Related Fields

It is convenient to discuss scientific activity in the general categories of physics, chemistry, biology, geology, engineering, mathematics, and medicine, but strict lines are not actually drawn around these areas.

There are in the United States today about 2000 individuals who are engaged in a profession that did not even exist twenty years ago: these are the health physicists, who are neither medical men nor physicists. They have backgrounds in physics, true, and they combine this training with training in physiology, botany, chemistry, mathematics, and instrumentation.

It is the duty of the health physicist to evaluate and control any potential hazard in the use of nuclear energy. The health physicist understands the effects of radiation on human tissues and plants. He keeps a constant check on radiation levels in installations where radioactivity is used; he foresees emergencies that might arise; he eliminates unsafe practices; and he assures that personnel working in nuclear energy fields are free from related hazards. The health physicist is a key figure in making the nuclear energy industry one of the safest in the world.

Another profession that spans the sciences is that of the technical writer or editor. In a laboratory he translates the notebooks of the scientist into reports. In an editorial office he edits manuscripts for publication. On a newspaper staff he translates scientific findings into articles for the public.
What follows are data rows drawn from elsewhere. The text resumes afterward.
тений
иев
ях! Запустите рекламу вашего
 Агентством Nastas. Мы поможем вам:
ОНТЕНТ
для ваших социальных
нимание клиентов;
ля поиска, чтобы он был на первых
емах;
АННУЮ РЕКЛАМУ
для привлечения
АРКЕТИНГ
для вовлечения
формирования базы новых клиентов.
It is difficult, undesirable, and usually impossible, for a scientist to confine himself to his own field because all sciences affect one another. A chemist may use the tools of the physicist and become a physical chemist; a physicist may go in the other direction and become a chemical physicist. It is not uncommon for a chemical engineer to find himself doing the work of an instrument engineer, or the mechanical engineer to find himself doing the work of an electrical engineer, or both of them doing the work of a nuclear engineer.

The physicist, the chemist, the physician, and the engineer who once thought that outer space was the exclusive domain of the astronomer now find themselves solving reentry problems for missiles, stirring up rocket fuels, testing the effect of weightlessness on the body, and examining diagrams for space craft. Perhaps the botanist who today is totally concerned with the flora of earth will tomorrow find himself fingering a bit of fungus from Mars.